Jemma Leech, eight, of Penarth, is severely disabled and unable to speak or walk. She was born with total body cerebral palsy but has astounded her parents and teachers with her intellectual powers. She is now studying literature at A-level standard.
She wowed the Write Away judges with an essay entitled "Autobiography", which describes her great love of music.
In it she writes: "Many people cannot imagine how there could be a brain in this body. They see a broken child like a broken toy. Few people suspect a city of people lives inside my fractured case with artists, musicians, politicians, teachers, priests and spacemen all vying for airtime on Jemma FM."
Jemma's teacher Melody Jones, language co-ordinator at Palmerston primary in Barry, said that teaching her was awe-inspiring.
"Jemma is the most gifted child I have ever taught. She reads 10 to 15 times faster than normal and devoured Pride and Prejudice in an hour," she said.
"She has a phenomenal memory and an inherent gift which leaves everyone reeling.

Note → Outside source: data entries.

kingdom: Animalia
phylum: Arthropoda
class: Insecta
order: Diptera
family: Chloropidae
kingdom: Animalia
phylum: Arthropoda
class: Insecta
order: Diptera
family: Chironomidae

I feel immensely privileged."
Jemma's mother Caroline, 38, said: "When she was five we realised she had taught herself to read, with a fabulous vocabulary."
Jemma communicates by pointing to letters which are typed on to a computer.

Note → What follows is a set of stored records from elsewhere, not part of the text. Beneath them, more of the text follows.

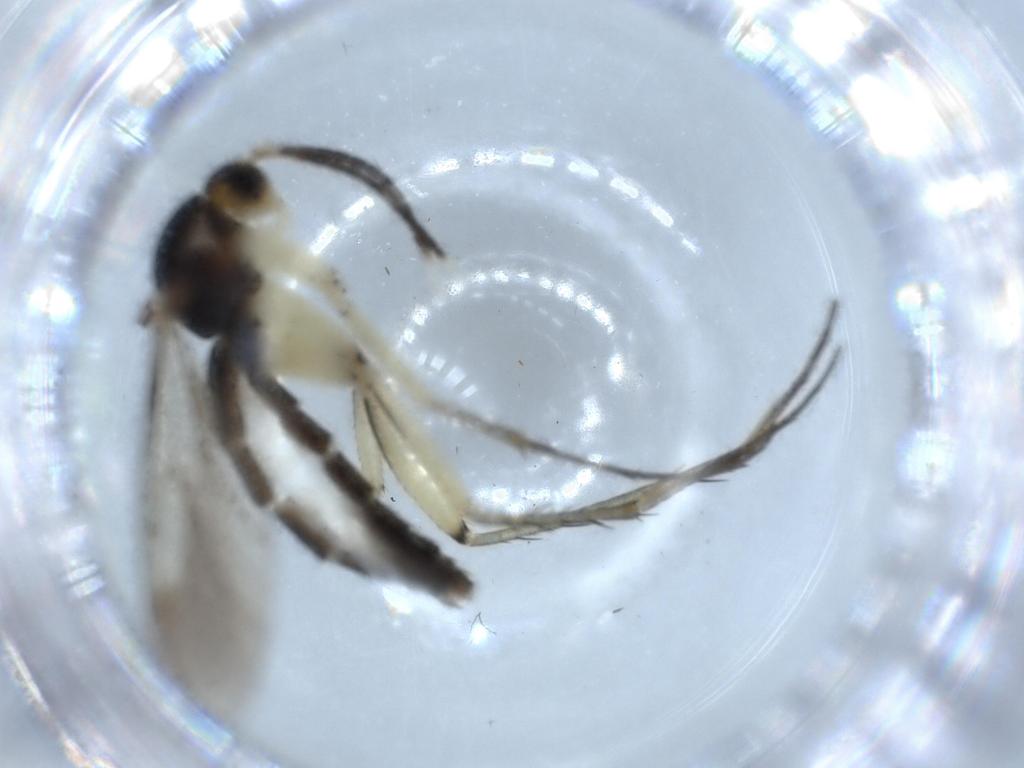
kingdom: Animalia
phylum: Arthropoda
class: Insecta
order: Diptera
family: Lauxaniidae
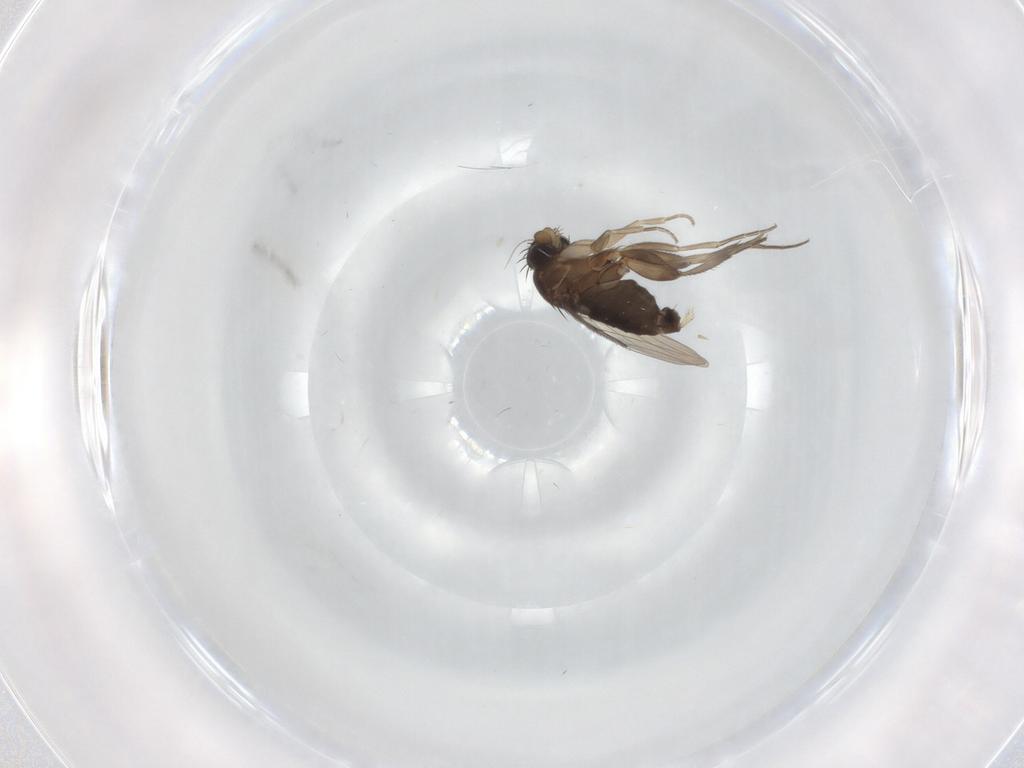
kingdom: Animalia
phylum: Arthropoda
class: Insecta
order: Diptera
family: Phoridae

Even then she needs someone to support her arm, making it a painstaking process.
"She composed seven poems for her grandfather's 80th birthday this year,"

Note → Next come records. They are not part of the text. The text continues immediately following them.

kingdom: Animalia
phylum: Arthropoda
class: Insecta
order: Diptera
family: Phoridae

added Mrs Leach. "One was a pastiche of Alfred Noyes's 'The Highwayman'."
But Jemma's greatest love is for music, particularly opera. Both parents worked for Welsh National Opera - her father Perryn, 41, is technical director and Mrs Leech was head of press until she resigned in January to spend more time with Jemma and five-year-old twins Kirsty and Rory.
Jemma has devised her own notation system and is busy composing an aria at the moment.
But she also knows how to have fun with her friends at Palmerston, a mainstream school with a small unit for physically disabled children.
Headteacher Mark Middlemiss said Jemma took part in a full range of school activities.
"Our children do not see the child in the wheelchair - they just see the child," he said.